On a jusqu'à ce jour vomi beaucoup de calomnies contre lui, on n'a
jamais rien articulé de sérieux. Dans son commandement il se montra
toujours irréprochable. Sa conduite, durant le rude hiver de 1794, fut
digne de tous éloges. Si la paix publique ne fut point troublée, si les
attroupements aux portes des boulangers et des bouchers ne dégénérèrent
pas en collisions sanglantes, ce fut grâce surtout à son énergie
tempérée de douceur.
S'il est vrai que le style soit l'homme, on n'a qu'à parcourir les
ordres du jour du général Hanriot, et l'on se convaincra que ce
révolutionnaire tant calomnié était un excellent patriote, un pur
républicain, un véritable homme de bien.

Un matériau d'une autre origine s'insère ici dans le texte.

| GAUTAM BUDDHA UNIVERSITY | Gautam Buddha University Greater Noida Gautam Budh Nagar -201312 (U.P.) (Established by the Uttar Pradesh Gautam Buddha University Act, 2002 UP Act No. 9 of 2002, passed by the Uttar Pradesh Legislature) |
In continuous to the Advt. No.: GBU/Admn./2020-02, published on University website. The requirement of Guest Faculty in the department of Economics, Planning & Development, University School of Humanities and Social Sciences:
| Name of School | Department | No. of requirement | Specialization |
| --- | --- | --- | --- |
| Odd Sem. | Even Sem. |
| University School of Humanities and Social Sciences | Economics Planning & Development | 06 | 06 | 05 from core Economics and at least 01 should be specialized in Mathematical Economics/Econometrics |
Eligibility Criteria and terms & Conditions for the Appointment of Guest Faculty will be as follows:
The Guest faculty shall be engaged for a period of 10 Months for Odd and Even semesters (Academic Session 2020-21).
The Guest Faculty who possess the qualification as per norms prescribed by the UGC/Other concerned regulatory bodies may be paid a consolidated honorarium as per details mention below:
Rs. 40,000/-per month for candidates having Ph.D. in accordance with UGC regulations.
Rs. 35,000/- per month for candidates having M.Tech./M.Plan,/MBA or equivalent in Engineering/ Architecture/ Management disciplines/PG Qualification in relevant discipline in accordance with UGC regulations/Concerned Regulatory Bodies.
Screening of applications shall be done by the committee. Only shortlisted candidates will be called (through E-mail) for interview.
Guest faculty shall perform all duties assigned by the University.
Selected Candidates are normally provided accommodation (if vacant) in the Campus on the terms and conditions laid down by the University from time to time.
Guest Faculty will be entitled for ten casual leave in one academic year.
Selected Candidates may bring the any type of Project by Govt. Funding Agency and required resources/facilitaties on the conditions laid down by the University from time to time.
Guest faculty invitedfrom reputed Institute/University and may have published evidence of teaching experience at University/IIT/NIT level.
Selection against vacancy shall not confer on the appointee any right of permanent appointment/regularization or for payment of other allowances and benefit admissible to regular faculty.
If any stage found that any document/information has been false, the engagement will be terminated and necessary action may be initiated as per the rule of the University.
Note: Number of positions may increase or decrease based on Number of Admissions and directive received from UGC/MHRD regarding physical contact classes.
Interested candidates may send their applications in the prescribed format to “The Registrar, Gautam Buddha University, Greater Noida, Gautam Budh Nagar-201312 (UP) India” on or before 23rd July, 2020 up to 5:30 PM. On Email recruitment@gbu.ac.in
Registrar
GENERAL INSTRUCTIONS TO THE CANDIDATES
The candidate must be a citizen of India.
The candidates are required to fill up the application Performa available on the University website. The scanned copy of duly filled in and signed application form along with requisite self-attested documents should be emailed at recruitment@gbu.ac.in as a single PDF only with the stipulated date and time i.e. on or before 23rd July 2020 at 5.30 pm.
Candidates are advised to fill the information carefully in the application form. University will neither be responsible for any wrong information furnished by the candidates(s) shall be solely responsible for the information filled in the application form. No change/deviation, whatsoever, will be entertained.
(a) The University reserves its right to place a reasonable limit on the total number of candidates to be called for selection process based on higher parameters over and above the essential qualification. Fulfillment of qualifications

A ses frères d'armes, de
service dans les maisons d'arrêt, il recommande de se comporter avec le
plus d'égards possible envers les détenus et leurs femmes. «La justice
nationale seule», dit-il, «a le droit de sévir contre les
coupables[384].... Le criminel dans les fers doit être respecté; on
plaint le malheur, mais on n'y insulte pas»[385]. Pour réprimer
l'indiscipline de certains gardes nationaux, il préfère l'emploi du
raisonnement à celui de la force: «Nous autres républicains, nous devons
être frappés de l'évidence de notre égalité et pour la soutenir il faut
des moeurs, des vertus et de l'austérité»[386]. Ailleurs il disait: «Je
ne croirai jamais que des mains républicaines soient capables de
s'emparer du bien d'autrui; j'en appelle à toutes les vertueuses mères
de famille dont les sentiments d'amour pour la patrie et de respect pour
tout ce qui mérite d'être respecté, sont publiquement connus»[387].
Est-il parfois obligé de recourir à la force armée, il ne peut
s'empêcher d'en gémir: «Si nous nous armons quelquefois de fusils, ce
n'est pas pour nous en servir contre nos pères, nos frères et amis, mais
contre les ennemis du dehors[388]....»
[Note 384: Ordre du jour en date du 26 pluviôse (14 février 1794).]
[Note 385: _Ibid._ du 1er germinal (21 mars 1794).]
[Note 386: _Ibid._ du 14 nivôse (3 janvier 1794).]
[Note 387: _Ibid._ en date du 19 pluviôse (7 février 1794).]
[Note 388: Ordre du jour en date du 17 pluviôse an II (5 février
1794).]
Ce n'est pas lui qui eût encouragé notre malheureuse tendance à nous
engouer des hommes de guerre: «Souvenez-vous, mes amis, que le temps de
servir les hommes est passé. C'est à la chose publique seule que tout
bon citoyen se doit entièrement.... Tant que je serai général, je ne
souffrirai jamais que le pouvoir militaire domine le civil, et si mes
frères les canonniers veulent _despotiser_, ce ne sera jamais sous
mes ordres»[389].
[Note 389: Ordre du jour en date du 29 brumaire (19 novembre 1793).]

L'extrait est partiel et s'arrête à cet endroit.